1. General Unreserved – 4
2. Sleeper Class – 6
3. AC 3rd Class – 1
4. AC 3rd Class Economy – 1
5. AC 2nd Class – 1

== Traction ==
As the entire route is fully electrified, it is hauled by a Royapuram Shed-based WAP-7 electric locomotive from Visakhapatnam Junction to Charlapalli and vice versa.

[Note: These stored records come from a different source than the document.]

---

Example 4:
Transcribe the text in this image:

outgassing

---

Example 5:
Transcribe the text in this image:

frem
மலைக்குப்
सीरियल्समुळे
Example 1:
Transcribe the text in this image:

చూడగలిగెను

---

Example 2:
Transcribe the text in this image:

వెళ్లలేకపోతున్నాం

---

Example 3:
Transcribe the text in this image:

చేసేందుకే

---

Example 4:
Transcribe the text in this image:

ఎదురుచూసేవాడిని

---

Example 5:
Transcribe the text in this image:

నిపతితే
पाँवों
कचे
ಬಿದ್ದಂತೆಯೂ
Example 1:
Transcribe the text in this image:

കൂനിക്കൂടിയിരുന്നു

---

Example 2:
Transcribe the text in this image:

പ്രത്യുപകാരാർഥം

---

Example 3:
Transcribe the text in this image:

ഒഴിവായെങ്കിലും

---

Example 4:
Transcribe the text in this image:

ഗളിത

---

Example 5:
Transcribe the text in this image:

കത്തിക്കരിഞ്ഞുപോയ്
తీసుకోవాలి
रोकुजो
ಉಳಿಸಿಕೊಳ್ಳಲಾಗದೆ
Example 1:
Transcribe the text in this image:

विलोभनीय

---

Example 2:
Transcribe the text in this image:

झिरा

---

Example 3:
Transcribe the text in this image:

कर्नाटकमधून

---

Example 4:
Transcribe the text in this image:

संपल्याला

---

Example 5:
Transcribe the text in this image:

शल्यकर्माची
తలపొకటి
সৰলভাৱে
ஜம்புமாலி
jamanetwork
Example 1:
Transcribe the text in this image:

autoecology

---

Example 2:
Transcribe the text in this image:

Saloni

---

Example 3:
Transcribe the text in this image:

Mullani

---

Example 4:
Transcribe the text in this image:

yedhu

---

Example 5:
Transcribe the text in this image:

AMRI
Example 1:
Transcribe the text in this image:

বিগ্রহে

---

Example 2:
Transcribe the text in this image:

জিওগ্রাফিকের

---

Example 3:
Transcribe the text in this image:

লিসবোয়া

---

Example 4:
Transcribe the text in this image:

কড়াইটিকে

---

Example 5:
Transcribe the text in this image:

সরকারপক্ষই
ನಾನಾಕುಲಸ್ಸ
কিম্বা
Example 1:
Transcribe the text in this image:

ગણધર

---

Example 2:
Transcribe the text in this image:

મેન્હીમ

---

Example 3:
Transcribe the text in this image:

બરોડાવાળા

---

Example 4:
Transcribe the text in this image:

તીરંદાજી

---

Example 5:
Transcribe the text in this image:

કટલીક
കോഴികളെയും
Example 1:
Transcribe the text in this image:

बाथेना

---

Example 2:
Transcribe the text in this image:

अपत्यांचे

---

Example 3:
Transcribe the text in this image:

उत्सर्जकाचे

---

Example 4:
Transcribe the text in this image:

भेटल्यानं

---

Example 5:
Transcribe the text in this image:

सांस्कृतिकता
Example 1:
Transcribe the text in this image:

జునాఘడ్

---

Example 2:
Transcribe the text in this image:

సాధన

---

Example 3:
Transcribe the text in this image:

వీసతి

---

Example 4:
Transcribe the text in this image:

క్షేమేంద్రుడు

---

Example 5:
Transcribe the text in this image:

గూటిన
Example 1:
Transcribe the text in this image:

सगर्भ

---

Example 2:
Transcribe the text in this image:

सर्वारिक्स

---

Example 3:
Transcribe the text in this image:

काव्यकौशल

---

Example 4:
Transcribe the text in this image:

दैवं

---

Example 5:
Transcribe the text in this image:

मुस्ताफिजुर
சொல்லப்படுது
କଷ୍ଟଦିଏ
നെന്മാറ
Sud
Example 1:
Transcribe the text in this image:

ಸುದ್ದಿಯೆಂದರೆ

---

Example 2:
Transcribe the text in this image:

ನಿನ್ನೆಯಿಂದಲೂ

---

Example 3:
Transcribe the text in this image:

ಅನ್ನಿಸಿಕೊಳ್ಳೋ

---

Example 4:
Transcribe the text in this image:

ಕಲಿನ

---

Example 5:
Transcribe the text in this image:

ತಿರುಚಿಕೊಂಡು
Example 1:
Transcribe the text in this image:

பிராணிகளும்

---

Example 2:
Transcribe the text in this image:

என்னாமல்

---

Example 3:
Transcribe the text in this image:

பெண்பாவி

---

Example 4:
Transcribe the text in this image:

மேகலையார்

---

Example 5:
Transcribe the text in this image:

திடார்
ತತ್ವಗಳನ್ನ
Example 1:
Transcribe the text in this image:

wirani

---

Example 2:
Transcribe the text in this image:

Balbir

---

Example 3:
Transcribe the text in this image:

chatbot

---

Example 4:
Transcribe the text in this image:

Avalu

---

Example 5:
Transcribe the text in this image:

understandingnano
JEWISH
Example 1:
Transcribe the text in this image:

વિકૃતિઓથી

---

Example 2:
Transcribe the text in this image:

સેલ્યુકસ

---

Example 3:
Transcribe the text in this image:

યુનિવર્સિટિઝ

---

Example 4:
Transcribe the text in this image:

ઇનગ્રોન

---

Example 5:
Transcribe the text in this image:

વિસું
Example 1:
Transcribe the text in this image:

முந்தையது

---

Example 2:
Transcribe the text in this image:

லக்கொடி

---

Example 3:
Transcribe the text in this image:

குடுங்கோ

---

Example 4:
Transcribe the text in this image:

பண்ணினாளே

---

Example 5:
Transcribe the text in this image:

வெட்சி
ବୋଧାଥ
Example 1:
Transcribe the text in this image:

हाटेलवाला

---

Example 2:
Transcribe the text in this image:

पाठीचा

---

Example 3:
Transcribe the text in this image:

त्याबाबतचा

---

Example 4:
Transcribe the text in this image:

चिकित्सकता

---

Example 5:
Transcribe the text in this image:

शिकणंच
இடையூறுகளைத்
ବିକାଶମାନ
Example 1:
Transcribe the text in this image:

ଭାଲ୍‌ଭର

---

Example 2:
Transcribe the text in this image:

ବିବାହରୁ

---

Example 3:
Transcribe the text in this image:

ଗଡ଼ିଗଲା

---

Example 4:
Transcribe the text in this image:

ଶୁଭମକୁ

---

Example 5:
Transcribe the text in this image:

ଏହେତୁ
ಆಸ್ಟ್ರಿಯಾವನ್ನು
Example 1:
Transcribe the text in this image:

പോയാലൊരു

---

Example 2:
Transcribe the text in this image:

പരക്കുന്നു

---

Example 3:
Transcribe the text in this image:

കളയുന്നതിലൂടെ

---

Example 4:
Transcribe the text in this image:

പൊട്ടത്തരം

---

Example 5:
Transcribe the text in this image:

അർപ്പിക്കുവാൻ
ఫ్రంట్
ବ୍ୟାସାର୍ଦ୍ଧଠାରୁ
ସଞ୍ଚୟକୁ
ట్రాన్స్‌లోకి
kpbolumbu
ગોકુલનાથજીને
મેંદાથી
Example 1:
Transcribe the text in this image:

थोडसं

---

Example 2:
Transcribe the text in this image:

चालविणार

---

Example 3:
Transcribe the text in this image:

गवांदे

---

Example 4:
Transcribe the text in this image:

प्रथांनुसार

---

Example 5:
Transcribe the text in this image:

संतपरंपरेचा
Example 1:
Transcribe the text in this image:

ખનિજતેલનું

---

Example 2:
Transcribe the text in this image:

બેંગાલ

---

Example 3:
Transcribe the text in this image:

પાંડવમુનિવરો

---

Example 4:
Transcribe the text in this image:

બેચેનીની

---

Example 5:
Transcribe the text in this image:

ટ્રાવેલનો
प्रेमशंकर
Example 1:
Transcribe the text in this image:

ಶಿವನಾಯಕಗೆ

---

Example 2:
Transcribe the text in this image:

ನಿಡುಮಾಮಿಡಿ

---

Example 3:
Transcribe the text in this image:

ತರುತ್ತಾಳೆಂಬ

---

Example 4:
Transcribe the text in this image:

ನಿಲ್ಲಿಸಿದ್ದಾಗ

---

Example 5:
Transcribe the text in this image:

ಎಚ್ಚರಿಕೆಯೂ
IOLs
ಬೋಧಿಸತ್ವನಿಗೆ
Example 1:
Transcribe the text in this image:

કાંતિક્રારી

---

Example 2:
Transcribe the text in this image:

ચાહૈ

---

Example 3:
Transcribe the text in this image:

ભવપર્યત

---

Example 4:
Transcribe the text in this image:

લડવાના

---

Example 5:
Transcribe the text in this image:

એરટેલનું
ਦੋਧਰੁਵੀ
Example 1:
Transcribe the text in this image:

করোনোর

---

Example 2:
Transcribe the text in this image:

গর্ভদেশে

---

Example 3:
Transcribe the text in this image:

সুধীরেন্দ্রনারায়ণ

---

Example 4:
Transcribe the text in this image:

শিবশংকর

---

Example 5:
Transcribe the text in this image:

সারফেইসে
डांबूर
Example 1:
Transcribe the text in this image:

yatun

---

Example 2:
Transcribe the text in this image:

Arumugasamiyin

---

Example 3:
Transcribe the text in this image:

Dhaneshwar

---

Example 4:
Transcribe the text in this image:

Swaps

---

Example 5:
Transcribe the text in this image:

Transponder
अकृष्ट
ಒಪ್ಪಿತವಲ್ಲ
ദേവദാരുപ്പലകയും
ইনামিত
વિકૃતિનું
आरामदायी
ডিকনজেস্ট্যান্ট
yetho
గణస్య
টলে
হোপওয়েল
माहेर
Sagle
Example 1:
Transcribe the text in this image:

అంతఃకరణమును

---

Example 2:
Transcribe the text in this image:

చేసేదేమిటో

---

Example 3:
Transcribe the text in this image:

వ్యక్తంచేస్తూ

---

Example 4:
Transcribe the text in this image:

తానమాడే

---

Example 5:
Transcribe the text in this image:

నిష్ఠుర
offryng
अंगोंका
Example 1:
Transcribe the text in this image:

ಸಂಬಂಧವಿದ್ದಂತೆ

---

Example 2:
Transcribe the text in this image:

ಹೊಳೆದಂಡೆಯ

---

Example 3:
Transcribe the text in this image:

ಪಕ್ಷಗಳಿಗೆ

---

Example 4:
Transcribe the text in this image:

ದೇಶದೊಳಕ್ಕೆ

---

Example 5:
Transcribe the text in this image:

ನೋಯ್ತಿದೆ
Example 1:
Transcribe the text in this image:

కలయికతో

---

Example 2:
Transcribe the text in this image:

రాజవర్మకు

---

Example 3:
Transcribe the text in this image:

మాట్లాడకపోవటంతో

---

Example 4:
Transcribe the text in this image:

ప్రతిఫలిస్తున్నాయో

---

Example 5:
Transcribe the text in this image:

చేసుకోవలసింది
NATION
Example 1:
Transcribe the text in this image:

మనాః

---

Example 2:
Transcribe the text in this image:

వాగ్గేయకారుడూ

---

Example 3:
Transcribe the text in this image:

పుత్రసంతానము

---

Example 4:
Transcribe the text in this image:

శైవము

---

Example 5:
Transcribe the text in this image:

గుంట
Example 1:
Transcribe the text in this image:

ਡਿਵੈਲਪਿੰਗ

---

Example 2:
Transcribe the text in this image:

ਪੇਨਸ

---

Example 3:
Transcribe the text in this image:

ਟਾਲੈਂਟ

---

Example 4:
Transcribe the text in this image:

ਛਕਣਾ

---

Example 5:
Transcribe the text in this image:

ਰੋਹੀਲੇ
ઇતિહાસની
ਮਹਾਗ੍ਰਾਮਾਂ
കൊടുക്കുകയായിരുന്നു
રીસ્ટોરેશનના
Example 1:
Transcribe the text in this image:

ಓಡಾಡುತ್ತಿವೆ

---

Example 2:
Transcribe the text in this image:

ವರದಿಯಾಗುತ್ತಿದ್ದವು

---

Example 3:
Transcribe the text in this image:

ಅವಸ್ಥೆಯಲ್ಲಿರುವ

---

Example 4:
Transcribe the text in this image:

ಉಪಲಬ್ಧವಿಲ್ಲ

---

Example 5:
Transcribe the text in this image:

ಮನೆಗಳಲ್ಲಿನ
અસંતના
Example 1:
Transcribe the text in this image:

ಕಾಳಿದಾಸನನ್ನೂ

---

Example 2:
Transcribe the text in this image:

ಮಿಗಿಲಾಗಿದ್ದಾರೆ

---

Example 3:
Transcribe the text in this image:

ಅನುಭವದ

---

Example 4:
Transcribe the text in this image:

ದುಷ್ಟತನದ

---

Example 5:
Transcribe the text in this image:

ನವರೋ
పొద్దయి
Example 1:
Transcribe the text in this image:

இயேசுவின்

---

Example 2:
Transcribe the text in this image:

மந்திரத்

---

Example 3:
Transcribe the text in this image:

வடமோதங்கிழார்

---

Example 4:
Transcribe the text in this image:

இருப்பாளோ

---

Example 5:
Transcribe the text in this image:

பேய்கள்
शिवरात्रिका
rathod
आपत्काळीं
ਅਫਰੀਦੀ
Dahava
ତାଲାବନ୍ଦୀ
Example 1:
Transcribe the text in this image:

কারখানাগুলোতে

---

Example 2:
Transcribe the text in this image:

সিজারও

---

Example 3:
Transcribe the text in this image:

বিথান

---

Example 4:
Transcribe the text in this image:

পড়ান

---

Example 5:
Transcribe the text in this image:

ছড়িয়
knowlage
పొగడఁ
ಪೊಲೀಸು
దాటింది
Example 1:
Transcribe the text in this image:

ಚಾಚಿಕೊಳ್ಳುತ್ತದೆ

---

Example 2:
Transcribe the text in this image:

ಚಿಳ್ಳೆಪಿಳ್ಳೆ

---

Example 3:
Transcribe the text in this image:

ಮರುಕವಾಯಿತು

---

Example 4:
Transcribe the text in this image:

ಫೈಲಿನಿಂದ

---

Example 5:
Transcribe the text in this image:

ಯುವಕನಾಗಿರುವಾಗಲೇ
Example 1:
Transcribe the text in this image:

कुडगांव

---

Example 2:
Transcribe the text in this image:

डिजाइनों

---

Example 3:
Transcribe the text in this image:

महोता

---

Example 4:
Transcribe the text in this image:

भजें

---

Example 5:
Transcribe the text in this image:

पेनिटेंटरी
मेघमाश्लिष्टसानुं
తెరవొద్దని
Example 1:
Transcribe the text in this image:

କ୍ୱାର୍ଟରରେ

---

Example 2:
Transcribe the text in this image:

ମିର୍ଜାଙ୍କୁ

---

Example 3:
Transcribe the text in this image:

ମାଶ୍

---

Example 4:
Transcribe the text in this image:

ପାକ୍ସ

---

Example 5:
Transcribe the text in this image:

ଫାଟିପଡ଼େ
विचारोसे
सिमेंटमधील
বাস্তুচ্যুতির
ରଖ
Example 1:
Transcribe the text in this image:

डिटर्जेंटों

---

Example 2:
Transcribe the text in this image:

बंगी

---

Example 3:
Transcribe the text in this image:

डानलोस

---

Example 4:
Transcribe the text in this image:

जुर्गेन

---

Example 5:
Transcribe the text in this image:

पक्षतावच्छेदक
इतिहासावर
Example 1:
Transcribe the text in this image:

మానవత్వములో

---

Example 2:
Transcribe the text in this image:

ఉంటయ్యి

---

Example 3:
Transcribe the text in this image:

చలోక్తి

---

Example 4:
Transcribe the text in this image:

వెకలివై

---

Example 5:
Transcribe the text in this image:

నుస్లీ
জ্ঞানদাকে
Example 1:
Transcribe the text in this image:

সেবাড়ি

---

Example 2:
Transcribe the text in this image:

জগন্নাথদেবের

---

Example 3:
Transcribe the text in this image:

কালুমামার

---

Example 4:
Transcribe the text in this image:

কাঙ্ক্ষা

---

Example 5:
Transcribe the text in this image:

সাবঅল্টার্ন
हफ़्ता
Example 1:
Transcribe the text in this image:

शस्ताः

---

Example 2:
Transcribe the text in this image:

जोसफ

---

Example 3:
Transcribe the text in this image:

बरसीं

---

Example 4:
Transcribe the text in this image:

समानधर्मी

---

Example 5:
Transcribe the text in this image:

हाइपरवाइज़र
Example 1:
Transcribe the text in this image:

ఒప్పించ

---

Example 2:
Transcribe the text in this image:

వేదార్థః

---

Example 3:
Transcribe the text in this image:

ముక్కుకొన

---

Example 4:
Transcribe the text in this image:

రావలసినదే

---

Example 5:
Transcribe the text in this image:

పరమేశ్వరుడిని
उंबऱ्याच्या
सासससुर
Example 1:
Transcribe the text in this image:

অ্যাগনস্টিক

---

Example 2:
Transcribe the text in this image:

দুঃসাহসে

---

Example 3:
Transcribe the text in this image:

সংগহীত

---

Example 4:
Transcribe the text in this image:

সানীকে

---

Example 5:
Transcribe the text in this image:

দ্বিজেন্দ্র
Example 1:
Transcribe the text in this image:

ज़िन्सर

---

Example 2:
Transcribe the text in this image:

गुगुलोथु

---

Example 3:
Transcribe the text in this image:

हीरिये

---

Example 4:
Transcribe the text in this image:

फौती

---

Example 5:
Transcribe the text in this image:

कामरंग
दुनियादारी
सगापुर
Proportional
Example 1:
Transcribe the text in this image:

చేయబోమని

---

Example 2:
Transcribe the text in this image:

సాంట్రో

== Rake reversal or rake share ==
No rake reversal or rake share.

== See also ==
Trains from Visakhapatnam Junction :

1. Kollam–Visakhapatnam Express
2. Visakhapatnam–Gandhidham Express
3. Visakhapatnam–Tirupati Double Decker Express
4. Tirumala Express
5. Visakhapatnam–Secunderabad Vande Bharat Express

Trains from Charlapalli :

1. Charlapalli – Thiruvananthapuram North Amrit Bharat Express
2. Charlapalli–Shalimar Amrit Bharat Express
3. Gorakhpur–Charlapalli Express
4. Muzaffarpur–Charlapalli Amrit Bharat Express
5. Chennai–Charlapalli Superfast Express

== Notes ==
a. Runs one day in a week with both directions.